En Suisse, la génération des scientifiques et des ingénieurs, celle qui se trouve de nos jours à la tête de l’industrie et du milieu académique (pas seulement elle, d’ailleurs) a vécu une authentique révolution sans même s’en apercevoir. Année après année, l’industrie a développé de surprenantes technologies, qui ont amélioré sa productivité ou optimisé son efficacité énergétique. De plus, depuis une dizaine d’année, peut-être davantage, l’expression « data is gold », autrement dit les données sont de l’or, a commencé à se répandre un peu partout. Nos écoles polytechniques ont ajouté des parcours de formation et introduit des chaires d’informatique ; un domaine dans lequel se sont également investis les instituts et les centres de recherche les plus prestigieux.
Je pense, quant à moi, que le vrai sens du changement va bien au-delà de la genèse d’une nouvelle discipline. L’expression « data is gold », qui revient comme un leitmotiv, est peu débattue et peut-être insuffisamment analysée pour en saisir toutes les implications. Cet approfondissement est précisément le sujet de mon livre intitulé « Data, New Technologies and Global Imbalances : beyond the obvious » publié par l’éditeur Cambridge Scholars Publishing.
« Gold », l’or, comme l’argent, constitue un « actif » dans le langage économique ; autrement dit une forme de « capital » avec toutes les implications qu’introduit ce terme. Or, nous n’avons jamais considéré, ou traité, les données comme tel. On ne les trouve pas dans les bilans, et on ne leur attribue aucune valeur économique. On ne songe d’ailleurs même pas – pour le moment du moins – à les taxer. Il est vrai que les données constituent un capital pour le moins singulier. Contrairement aux actifs classiques, ce nouveau type de capital peut appartenir simultanément à plusieurs individus, groupes ou organisations, sans recours à la copropriété traditionnelle. Singularité suprême : sa valeur peut même varier, selon les propriétaires qui le détiennent.
Par leur nature même, les données, en tant que capital, jouent, de fait, le rôle de levier pour le capital traditionnel : elles permettent de démultiplier la valeur du capital traditionnel, en particulier du capital en espèces (cash). Ce rôle est un facteur de réalisations, d’innovations, mais aussi de déséquilibres.
Un de ces déséquilibre est le résultat de la compétition que se livrent divers types d’écosystèmes. Aujourd’hui, aux côtés des écosystèmes industriels traditionnels (automobile, aéronautique, pharma, textile, chimie, etc.), nous observons, l’apparition et le développement de nouveaux écosystèmes établis sur des plateformes fondées sur les données. Ces plateformes, en raison précisément de l’effet levier qu’elle opèrent sur le capital traditionnel, ont accumulé des masses de liquidités qui leur permettent de grossir, de se répandre, et d’« occuper » l’espace des écosystèmes traditionnels. Les voitures autonomes, ainsi que les technologies portables (wearables), en sont les exemples les plus criants
« Last but not least », dans le contexte des orientations technologiques actuelles, les données jouent le rôle d’accélérateur dans un mouvement d’ensemble qui transforme simultanément les technologies, l’industrie industrielles, l’économie et donc la société. Chaque modification, technologique ou économique par exemple, contribue à accélérer le mouvement de cet ensemble, dont chaque élément est désormais intimement intriqué.
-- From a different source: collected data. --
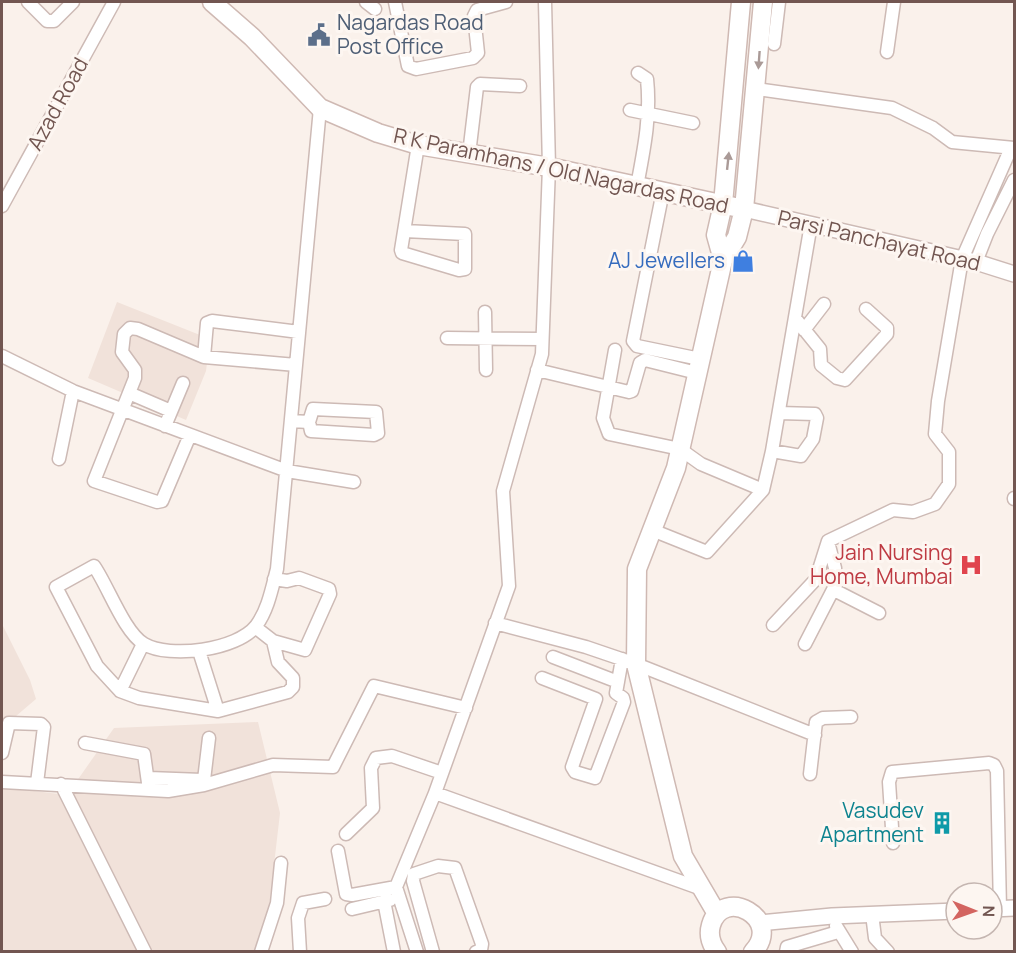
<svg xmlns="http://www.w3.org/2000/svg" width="1016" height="953" font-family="Manrope,sans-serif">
<rect width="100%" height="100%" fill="#faf1eb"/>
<path fill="#f1e2da" d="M117 302 210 339 206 371 186 420 88 378Z
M2 624 30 680 36 699 2 728Z
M258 722 280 813 264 951 2 952V787L67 795 114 728Z"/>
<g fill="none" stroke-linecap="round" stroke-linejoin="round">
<g stroke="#cdbab5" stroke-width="15">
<path id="minor" d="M28 2 47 21H54L73 2
M366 2 375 9
M395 2 408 66 416 69 473 58 478 53 474 16 477 10 506 2
M545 2 549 167 542 354 503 491 509 586 435 793 699 888
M774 44 779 2
M887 52 894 2
M757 89 892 108 933 128 952 142 1014 148
M630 110 693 123
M469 154 477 87 480 84 520 86
M637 186C644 149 651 116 647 79L638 73
M663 191 633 341 637 346 700 359
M2 206 114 2
M405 231 465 234V269L459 270 402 253 401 250 418 145
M976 262 987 234 1014 180
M485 312 486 370
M795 318 820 349 821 365 837 378 845 380 887 334V328L866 309
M804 330 824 304
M447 338 542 339
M615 350 603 418 609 434 680 449 701 464 763 490 772 451 811 224
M2 356 73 391 287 471 354 482
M204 357 207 323 212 321 299 332
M537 370 629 392 632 391 640 363 645 360 697 373
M129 393 171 411
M291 421 309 422 311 431 374 435 378 433 376 412 313 409 309 422
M165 426 183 383
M190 435 162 501 157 502 94 481 135 378V370L122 352 124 334 130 328 138 329 204 357 296 365
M772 451 801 456 813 439 817 418 815 414 779 413
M59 459 73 391
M1014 499V498
M652 530 707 552 763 490
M834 590 879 613
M495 623 586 647 636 664 815 735
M773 625 816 579 828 541 893 510 913 512 935 504 949 484V452L935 434 938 401 962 259 1011 148
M273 641 305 650 330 594 329 589 299 578 287 581 274 579
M143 644 120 691 97 666 56 587 94 566C108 586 124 632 144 644 170 659 237 650 256 626 268 610 272 588 277 569L320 108
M805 644 836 584 835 568 828 542
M553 657 618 682
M542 678 596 699 572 767 575 772 595 778 624 702 623 698 616 693 622 659
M120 691 139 698 218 711 199 651
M218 711 288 692 293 687V678L278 662 273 641 255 627
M85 743 144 754 149 790
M2 753 9 723 41 724 44 727 37 783
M810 774 816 722 823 718 851 717
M149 778 202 780
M204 780 209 738
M2 782 168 791 204 785 273 765 333 767 374 686 466 708
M61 784 145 952
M346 834 373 808 371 768 376 758 392 756 442 773
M893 843 889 782 892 772 989 763 994 765 997 771 1000 909
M338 851 346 894 352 895 396 887
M384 901 394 952
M352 909 390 900
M872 914 875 938 888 952
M836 926 852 952
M261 952 277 903 281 863
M300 952 298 918 303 903 325 899
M417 952 396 887 435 793
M433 952 413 881 414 874 438 866 455 868 482 944 481 950 476 952
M786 952 787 947 838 932"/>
</g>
<g stroke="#cdbab5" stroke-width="18">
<path id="tertiary" d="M744 209 976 262 1014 274
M992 909 1014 908
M760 923 832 916 956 911"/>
</g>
<g stroke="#cfb9b3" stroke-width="21">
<path id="secondary" d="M212 2 252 37 320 108 378 133 418 145 549 167 744 209
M723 260 716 235 723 204 741 2
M717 914 683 856 636 664 637 569 676 468 723 260 737 237 744 209 763 2
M717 952C711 944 708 935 711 925 723 885 784 919 753 952"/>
</g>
<use href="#minor" stroke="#fff" stroke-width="12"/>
<use href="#tertiary" stroke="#fff" stroke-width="15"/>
<use href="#secondary" stroke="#fff" stroke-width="18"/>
</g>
<defs><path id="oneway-solid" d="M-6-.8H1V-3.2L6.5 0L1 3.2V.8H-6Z" transform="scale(1.5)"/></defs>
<g fill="#aa9a97">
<use href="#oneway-solid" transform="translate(759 60) rotate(94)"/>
<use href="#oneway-solid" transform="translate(728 161) rotate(-84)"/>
</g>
<defs>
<g id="civic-bare" transform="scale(1.8)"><path d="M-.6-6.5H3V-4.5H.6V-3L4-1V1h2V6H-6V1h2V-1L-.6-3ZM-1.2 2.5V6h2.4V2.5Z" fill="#5c6f8a" stroke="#fdf6f1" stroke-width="2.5" paint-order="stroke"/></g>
<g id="shop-bare" transform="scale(1.8)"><path d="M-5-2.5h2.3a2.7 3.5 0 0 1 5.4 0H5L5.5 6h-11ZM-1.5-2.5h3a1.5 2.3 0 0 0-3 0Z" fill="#3f7fe0" stroke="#fdf6f1" stroke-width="2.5" paint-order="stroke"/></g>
<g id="hospital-bare" transform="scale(1.8)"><path d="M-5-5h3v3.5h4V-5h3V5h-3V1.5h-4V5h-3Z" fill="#e0444e" stroke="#fdf6f1" stroke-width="2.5" paint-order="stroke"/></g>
<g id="building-bare" transform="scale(1.8)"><path d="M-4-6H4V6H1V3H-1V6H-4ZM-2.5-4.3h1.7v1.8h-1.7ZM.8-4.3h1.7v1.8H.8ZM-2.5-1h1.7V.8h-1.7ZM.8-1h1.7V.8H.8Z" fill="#0f9aa8" stroke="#fdf6f1" stroke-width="2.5" paint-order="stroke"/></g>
</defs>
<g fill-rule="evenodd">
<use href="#civic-bare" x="319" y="35"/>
<use href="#shop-bare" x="743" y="261"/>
<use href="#hospital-bare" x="971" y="565"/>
<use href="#building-bare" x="942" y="823"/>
</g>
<g text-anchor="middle" stroke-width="6" stroke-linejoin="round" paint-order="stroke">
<g font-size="21" fill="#4e5e75" stroke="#fdf6f1" text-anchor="start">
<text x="337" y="30">Nagardas Road<tspan x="337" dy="24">Post Office</tspan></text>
</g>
<g font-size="21" fill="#725651" stroke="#fdf6f1">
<text transform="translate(58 104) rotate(-61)" y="7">Azad Road</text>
<text transform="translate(561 171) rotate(12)" y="7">R K Paramhans / Old Nagardas Road</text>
<text transform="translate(879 241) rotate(13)" y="7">Parsi Panchayat Road</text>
</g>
<g font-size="21" fill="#366cbe" stroke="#fdf6f1" text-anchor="end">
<text x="725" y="268">AJ Jewellers</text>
</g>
<g font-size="21" fill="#be3a42" stroke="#fdf6f1" text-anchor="end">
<text x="953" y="560">Jain Nursing<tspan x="953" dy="24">Home, Mumbai</tspan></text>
</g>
<g font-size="21" fill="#0d838f" stroke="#fdf6f1" text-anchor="end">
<text x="924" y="818">Vasudev<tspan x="924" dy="24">Apartment</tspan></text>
</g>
</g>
<rect width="1016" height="953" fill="none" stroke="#725651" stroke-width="6"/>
<g transform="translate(974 911) rotate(91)"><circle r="28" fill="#fdf6f1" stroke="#c5b6b1" stroke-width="1.5"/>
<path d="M0-4.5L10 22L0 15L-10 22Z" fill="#d36460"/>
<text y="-9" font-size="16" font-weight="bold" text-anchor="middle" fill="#725651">N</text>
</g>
</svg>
Alors que faire pour orienter cette révolution dans le sens d’un développement équilibré, plus avantageux pour l’ensemble de la société ? Des idées et des solutions, encore en gestation, sont proposées dans mon livre, notamment la création d’une structure du type Organisation Mondiale du Commerce (OMC). Une telle structure permettrait de créer une réglementation uniforme sur l’usage des données, un accès facilité aux données publiques, voire une « Taxe sur la fortune » en données.
Les idées exposées dans le livre ne sont, dans mon esprit, que le point de départ d’une réflexion et d’un débat collectif qu’il faut ouvrir sans attendre. Ces idées peuvent être réfutées, adoptées, réformées, ou mieux, servir de ferment à la recherche de solutions inédites.
Tel est mon espoir, car les enjeux de cette révolution sont immenses.